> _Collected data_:
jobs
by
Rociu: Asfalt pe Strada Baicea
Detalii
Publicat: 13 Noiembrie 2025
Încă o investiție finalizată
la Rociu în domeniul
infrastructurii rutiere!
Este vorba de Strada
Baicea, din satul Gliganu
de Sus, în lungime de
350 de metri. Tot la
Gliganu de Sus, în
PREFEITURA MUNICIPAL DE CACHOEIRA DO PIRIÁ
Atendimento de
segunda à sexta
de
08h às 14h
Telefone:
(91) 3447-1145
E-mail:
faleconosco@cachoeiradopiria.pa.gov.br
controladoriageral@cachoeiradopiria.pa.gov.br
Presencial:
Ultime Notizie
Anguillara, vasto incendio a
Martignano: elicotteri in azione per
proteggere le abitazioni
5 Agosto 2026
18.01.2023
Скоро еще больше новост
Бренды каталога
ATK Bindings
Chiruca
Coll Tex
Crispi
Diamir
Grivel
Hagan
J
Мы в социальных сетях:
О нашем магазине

--

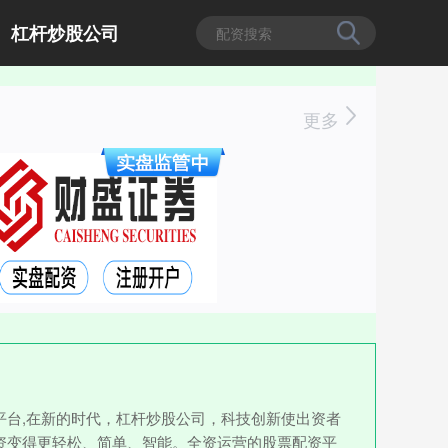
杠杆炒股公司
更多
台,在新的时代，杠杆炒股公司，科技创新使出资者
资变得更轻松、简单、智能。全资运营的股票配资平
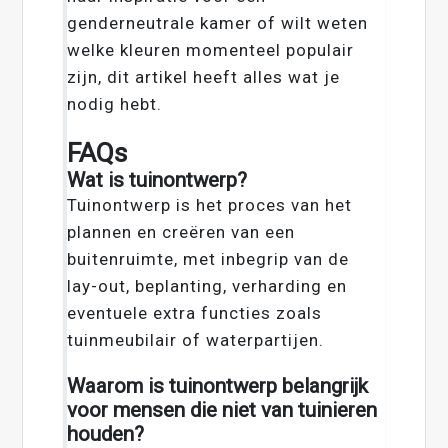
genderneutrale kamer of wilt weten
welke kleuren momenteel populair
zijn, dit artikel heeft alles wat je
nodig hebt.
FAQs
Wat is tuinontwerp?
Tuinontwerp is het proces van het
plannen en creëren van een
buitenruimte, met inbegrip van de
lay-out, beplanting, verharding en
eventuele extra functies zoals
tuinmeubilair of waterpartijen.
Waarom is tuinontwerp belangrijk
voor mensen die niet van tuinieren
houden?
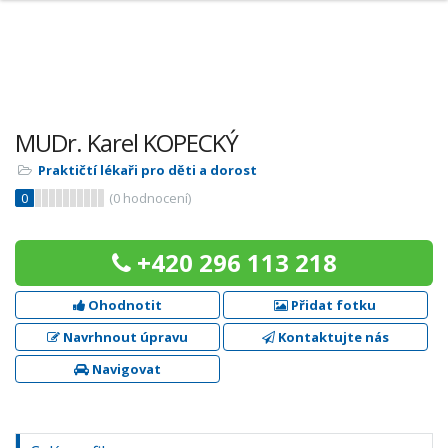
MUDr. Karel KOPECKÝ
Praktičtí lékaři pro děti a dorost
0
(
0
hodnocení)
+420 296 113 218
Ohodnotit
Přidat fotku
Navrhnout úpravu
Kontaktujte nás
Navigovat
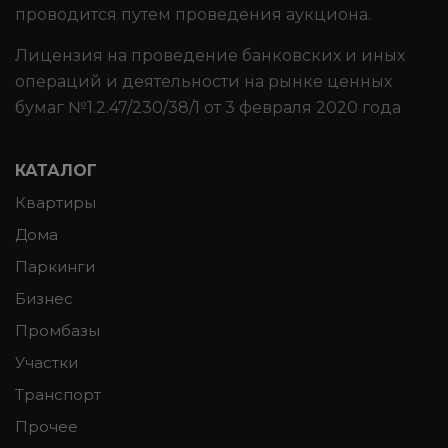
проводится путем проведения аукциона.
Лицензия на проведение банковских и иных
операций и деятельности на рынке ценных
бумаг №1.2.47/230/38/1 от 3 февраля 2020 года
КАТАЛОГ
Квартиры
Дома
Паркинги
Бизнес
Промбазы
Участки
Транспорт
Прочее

---

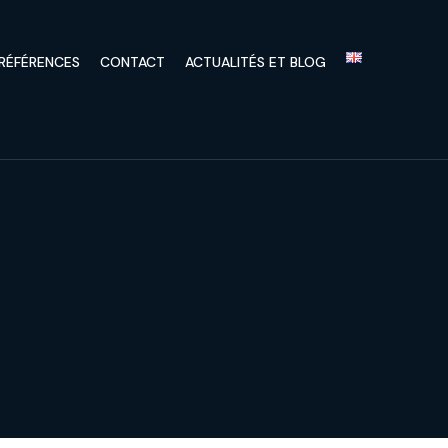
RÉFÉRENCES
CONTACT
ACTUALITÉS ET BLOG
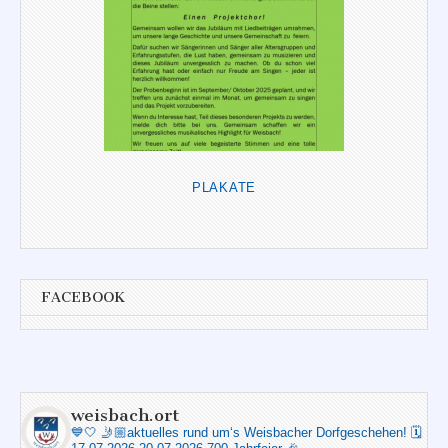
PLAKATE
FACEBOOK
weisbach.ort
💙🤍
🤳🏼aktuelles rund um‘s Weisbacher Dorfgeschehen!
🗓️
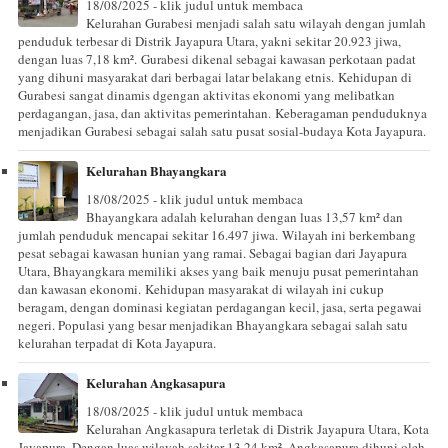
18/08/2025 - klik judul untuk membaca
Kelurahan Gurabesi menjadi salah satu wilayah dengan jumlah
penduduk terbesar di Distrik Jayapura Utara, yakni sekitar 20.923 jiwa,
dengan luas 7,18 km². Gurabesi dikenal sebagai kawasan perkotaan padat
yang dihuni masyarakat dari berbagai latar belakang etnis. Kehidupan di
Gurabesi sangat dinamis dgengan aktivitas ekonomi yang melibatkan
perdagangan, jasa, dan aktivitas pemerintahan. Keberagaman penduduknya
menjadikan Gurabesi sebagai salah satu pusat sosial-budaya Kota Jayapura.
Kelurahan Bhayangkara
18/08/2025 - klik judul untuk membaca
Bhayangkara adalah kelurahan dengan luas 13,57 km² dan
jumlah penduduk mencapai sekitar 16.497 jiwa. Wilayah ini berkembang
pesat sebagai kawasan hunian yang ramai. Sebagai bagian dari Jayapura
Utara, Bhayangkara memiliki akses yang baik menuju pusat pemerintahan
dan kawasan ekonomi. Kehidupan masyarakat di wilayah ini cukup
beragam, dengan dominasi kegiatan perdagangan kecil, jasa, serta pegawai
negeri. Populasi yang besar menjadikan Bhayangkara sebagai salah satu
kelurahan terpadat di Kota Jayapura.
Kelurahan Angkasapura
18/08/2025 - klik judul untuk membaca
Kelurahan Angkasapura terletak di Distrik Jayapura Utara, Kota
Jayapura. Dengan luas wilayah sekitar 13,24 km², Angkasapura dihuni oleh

> _What is expected_: Please give an exact copy of the entries above, from the line with "Utara, Bhayangkara memiliki" down to the line with "negeri. Populasi yang", inclusive, and nothing else.

> _Your response_:
Utara, Bhayangkara memiliki akses yang baik menuju pusat pemerintahan
dan kawasan ekonomi. Kehidupan masyarakat di wilayah ini cukup
beragam, dengan dominasi kegiatan perdagangan kecil, jasa, serta pegawai
negeri. Populasi yang besar menjadikan Bhayangkara sebagai salah satu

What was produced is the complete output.